Wentorf. Discounter befürchtet, nicht mehr konkurrenzfähig zu sein und will sich “so schnell wie möglich“ vergrößern. Das stößt auf Widerstand.

Ein Lächeln geht über Loki Spechts Gesicht, als sie die Traube an Menschen sieht, die sich unter der stattlichen Trauerweide auf dem Parkplatz des Casinoparks in Wentorf versammelt haben. Neun Frauen und Männer sind gekommen, um die 93-Jährige in ihrem Bemühen, die Trauerweide zu retten, zu unterstützen. Der Baum soll zugunsten der Erweiterungspläne des Aldi-Marktes fallen. Verständnis hat von den Anwesenden niemand dafür: „Es wäre ein irrer Schmerz, wenn dieser Baum gefällt werden würde“, sagt Hanna Marie Walther. Die 42-Jährige lebt im angrenzenden Bergedorf, erledigt ihren Einkauf aber im Casinopark in Wentorf. Auch bei Aldi, wie sie sagt. Zu klein fand die Mutter eines Sohnes den Markt nie.

Dennoch hat Aldi Nord angekündigt, seine Wentorfer Filiale „so schnell wie möglich vergrößern zu wollen“, wie eine Sprecherin sagt. Denn die sei im Vergleich zu modernen Filialen, die rund 1400 Quadratmeter groß sind, mit ihren 750 Quadratmetern Verkaufsfläche klein. Um konkurrenzfähig zu bleiben, auch gegen andere Mitbewerber im direkten Umfeld, setzt Aldi auf Erweiterung und will in südliche Richtung zum Parkplatz hin anbauen.

Aldi will im Casinopark Wentorf wachsen – Anwohner protestieren

Ein Plan, der laut Petra Freund „nicht mehr in die heutige Zeit passt“. Die Wentorferin Freund und die Bergedorferin Walther sind Teil einer Initiative, die sich jetzt nach einem Artikel unserer Redaktion über die Erweiterungspläne gegründet hat. Die verfügt aktuell über rund 20 Mitstreiter und hat zum einen das Ziel, den rund 60 Jahre alten Baum zu erhalten, zum anderen einen Wertewandel hin zu mehr Grün und Lebensqualität in der Gemeinde herbeizuführen. „Denn immer größer und immer mehr versiegelte Flächen will heute keiner mehr“, ist Mitstreiter Reiner Freund überzeugt.

Vor zwei Jahren hat die Politik bereits den Erweiterungsplänen nach mehreren Anläufen zugestimmt und 2019 eine B-Plan-Änderung auf den Weg gebracht. Die Politik wollte laut eigenen Aussagen den Einzelhandelsstandort Wentorf stärken. Loki Specht, Wentorferin und Anwohnerin am Casinopark, hielt es damals schon für einen großen Fehler und hat sich für die Trauerweide starkgemacht. Leider vergeblich, wie sie jetzt durch einen Artikel erfahren musste, in dem Aldi Nord und der Eigentümer des Casinoparks, die Swiss Life Asset Managers Deutschland GmbH, ein europaweiter Vermögensverwalter, die Erweiterungspläne erneut bestätigt haben. Beide befinden sich laut Sprecher „in positiven Gesprächen“ und „arbeiten an Details“.

• _BEREITGESTELLTE DATEN_:
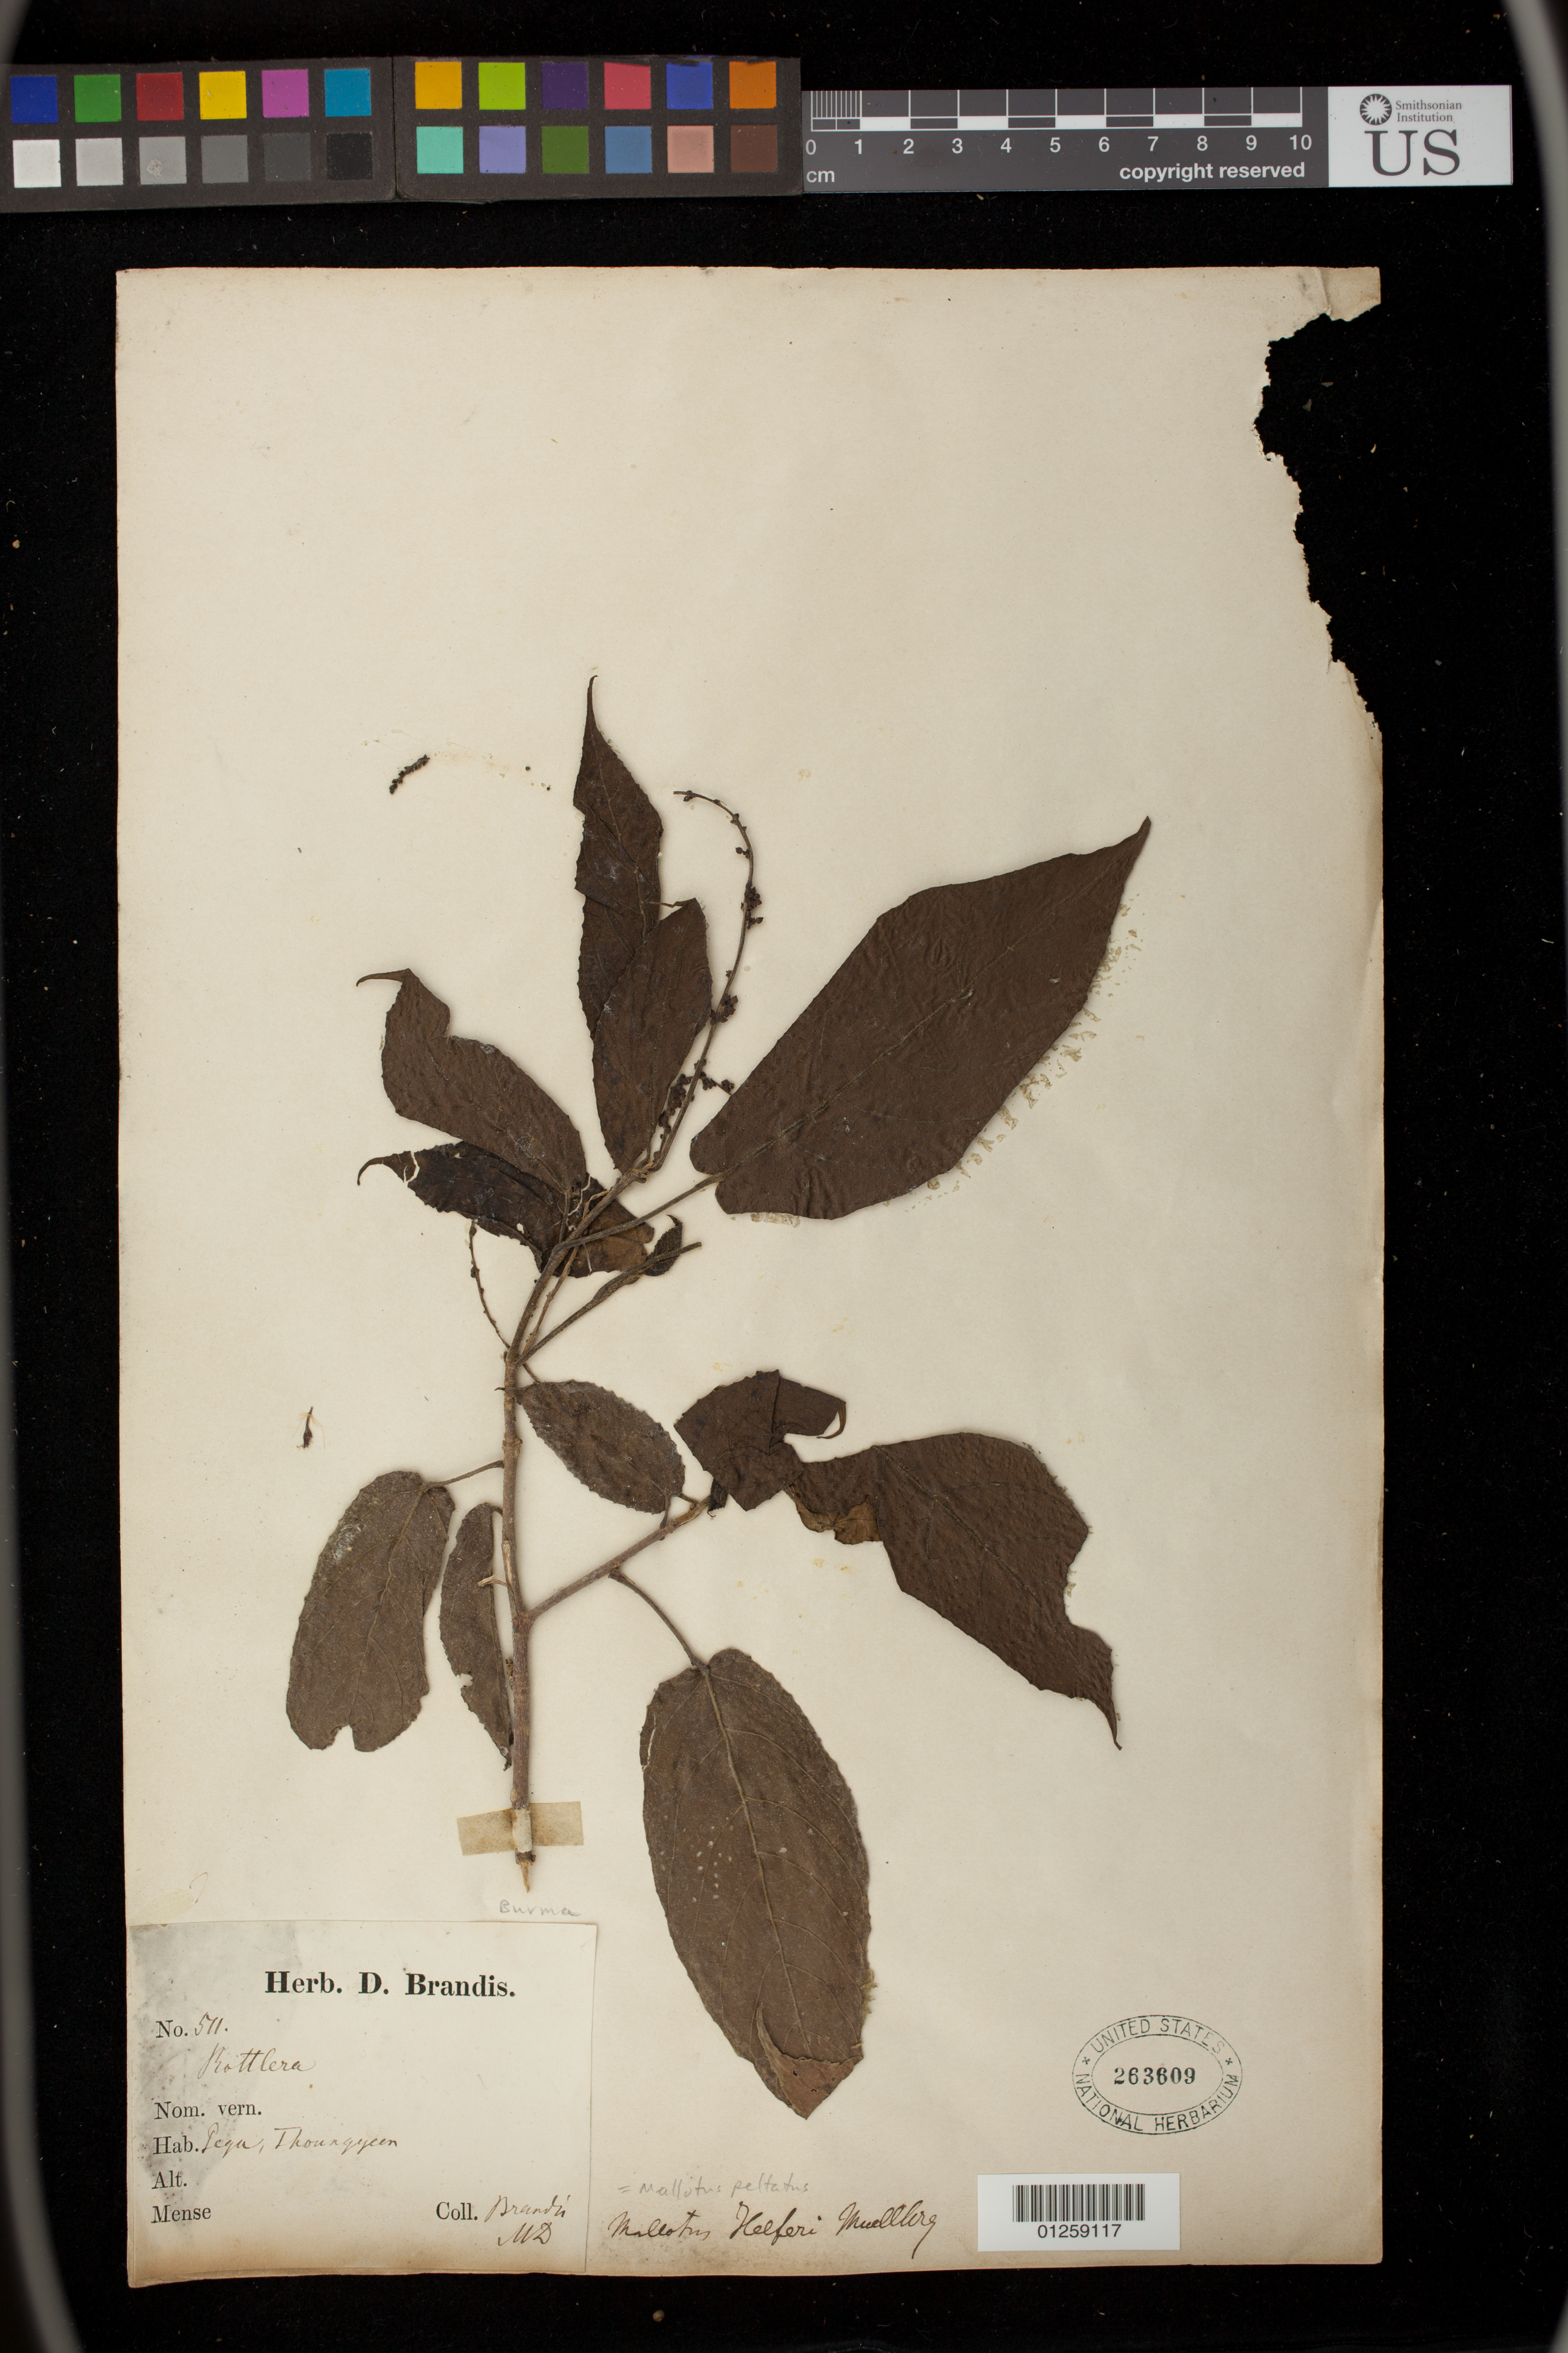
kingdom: Plantae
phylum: Tracheophyta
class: Magnoliopsida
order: Malpighiales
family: Euphorbiaceae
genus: Mallotus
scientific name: Mallotus peltatus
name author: (Geiseler) Müll. Arg.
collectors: D. Brandis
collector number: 511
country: Myanmar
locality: Thoungyeen, Pega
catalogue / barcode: US 263609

• _AUFGABENBESCHREIBUNG_: Setze den Bericht über die geplante Erweiterung des Aldi-Marktes im Wentorfer Casinopark im Anschluss an seinen letzten Satz fort.

• _ERGEBNIS DER AUFGABE_:
„Politisch können wir nichts mehr ausrichten“

Für Loki Specht war das eine niederschmetternde Nachricht, auch wenn sie ausdrücklich betont, dass sie nichts gegen das Unternehmen Aldi hat, sondern ihr es allein um die Natur geht, der in Wentorfs Ortsmitte kein Raum mehr gelassen wird. „Genug ist genug“, sagte Specht damals wie heute. Nun aber wächst mit der Gründung der Initiative wieder leise Hoffnung bei der 93-Jährigen.

„Politisch können wir nichts mehr ausrichten. Das Recht ist mit der B-Planänderung auf der Seite des Inhabers“, weiß die gelernte Architektin Alena Kempf-Stein. „Wir werden uns direkt an Aldi und den Inhaber wenden“, sagt die Wentorferin, „wenn wir das Stimmungsbild in der Gemeinde erfasst haben.“ Es geht dabei auch um die Frage, wie viel Grün die Wentorfer wollen. „Die Allee am Reinbeker Weg musste weichen, in der Lohe fiel die Eichenallee, und der Schulwald ist gefällt. Ob das im Sinne der Wentorfer ist, bezweifeln wir sehr“, sagt Kempf-Stein.

Unterschriftenlisten sollen Meinungsbild erfragen

Was die Bürger wirklich wollen, erfragt die Initiative jetzt und hat Unterschriftenlisten in verschiedenen Wentorfer Geschäften wie im Bücherwurm, im Reformhaus und bei Linstil Mode ausgelegt.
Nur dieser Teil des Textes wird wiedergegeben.